Other combinations of data formats and parameters can be used to provide the results desired. The user is encouraged to try parameters for the multi-dimensional cross tabs (MD Cross Tabs).
Joining Datasets
In many cases analysts need to combine datasets for analysis. The option Join Datasets provides the capability of combining datasets from different sources. In other words, any two (or more) datasets that can be imported into BEST Viewpoints can be joined together into a single file.
The second dataset will be taken from Sales Details table with a query to limit SONUM to values below 10 as shown in the image below.
Once two datasets have been uploaded (using Load Data) the user can define the linking fields and the type of merge to tab used.

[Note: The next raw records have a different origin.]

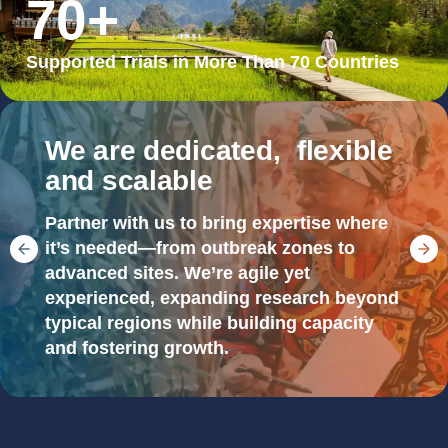
70
+
Supported Trials in More Than 70 Countries
We are dedicated, flexible
and scalable
Partner with us to bring expertise where
it’s needed—from outbreak zones to
advanced sites. We’re agile yet
experienced, expanding research beyond
typical regions while building capacity
and fostering growth.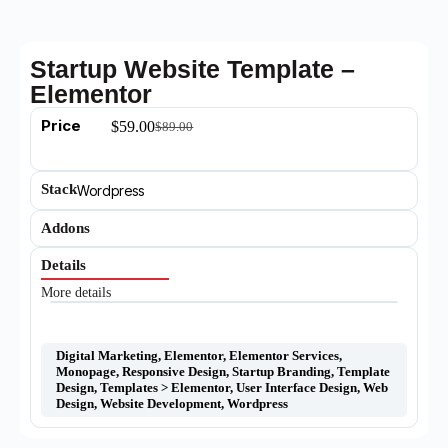
Startup Website Template –
Elementor
Price
$
59.00
$
89.00
Stack
Wordpress
Addons
Details
More details
Digital Marketing
,
Elementor
,
Elementor Services
,
Monopage
,
Responsive Design
,
Startup Branding
,
Template
Design
,
Templates > Elementor
,
User Interface Design
,
Web
Design
,
Website Development
,
Wordpress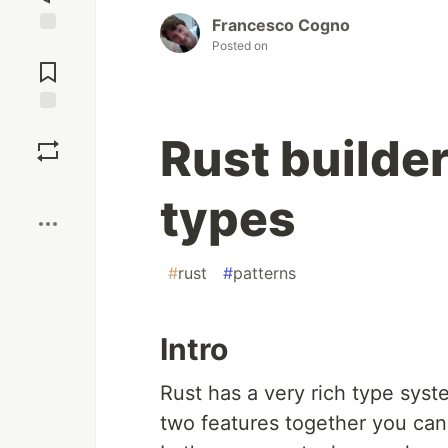
Francesco Cogno
Posted on
Jump to
Comments
Save
Rust builder
Boost
types
#
rust
#
patterns
Intro
Rust has a very rich type syst
two features together you can 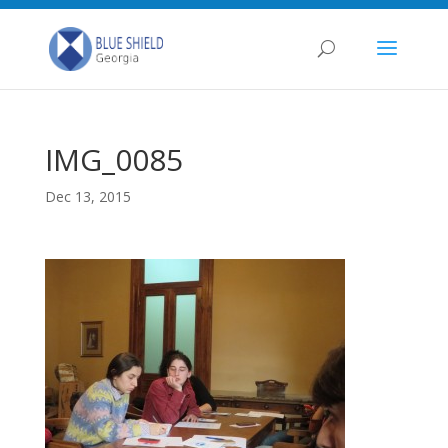
IMG_0085
Dec 13, 2015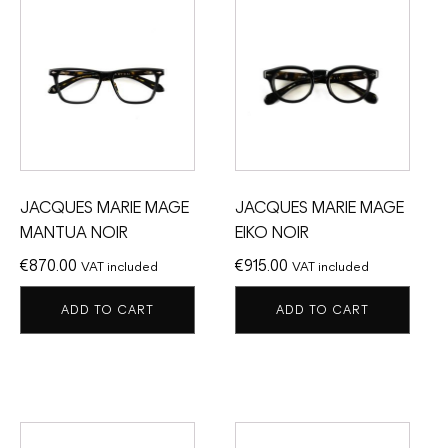
JACQUES MARIE MAGE
JACQUES MARIE MAGE
MANTUA NOIR
EIKO NOIR
€
870.00
€
915.00
VAT included
VAT included
ADD TO CART
ADD TO CART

Inner stands for InnerJoin, Outer for OuterJoin, Join Records provides the capability of merging two datasets which have equal field names while Join Fields joins files with distinct field names (one beside the other). In this case the file with fewer records will be used to trim the other files to be merged. Thus only in this case, to ensure that the result of the Join is a rectangular array of data some data might be lost.
Once the setup is made, click on Join to create the new dataset.
Once the data is joined the user may want to use the new dataset for analysis. This is accomplished by exiting the Join Dataset menu and going back to Main Dataset. From there the file just created can be uploaded from the Joined Dataset as shown below. After pressing the Load Data the file is loaded and set ready for analysis. Of course, this dataset can be exported in other formats using the File menu.